• SOURCE DATA:

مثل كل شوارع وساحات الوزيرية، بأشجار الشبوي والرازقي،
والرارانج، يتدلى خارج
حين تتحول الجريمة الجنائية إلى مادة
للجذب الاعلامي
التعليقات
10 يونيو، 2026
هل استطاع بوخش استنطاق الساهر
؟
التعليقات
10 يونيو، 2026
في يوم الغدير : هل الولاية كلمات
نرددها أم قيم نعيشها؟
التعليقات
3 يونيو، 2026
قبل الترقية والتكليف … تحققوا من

• TASK REQUIREMENTS: Copy out all of the text in the data above, line by line, without changing any word or character.

• EXERCISE ANSWER:
مثل كل شوارع وساحات الوزيرية، بأشجار الشبوي والرازقي،
والرارانج، يتدلى خارج
حين تتحول الجريمة الجنائية إلى مادة
للجذب الاعلامي
التعليقات
10 يونيو، 2026
هل استطاع بوخش استنطاق الساهر
؟
التعليقات
10 يونيو، 2026
في يوم الغدير : هل الولاية كلمات
نرددها أم قيم نعيشها؟
التعليقات
3 يونيو، 2026
قبل الترقية والتكليف … تحققوا من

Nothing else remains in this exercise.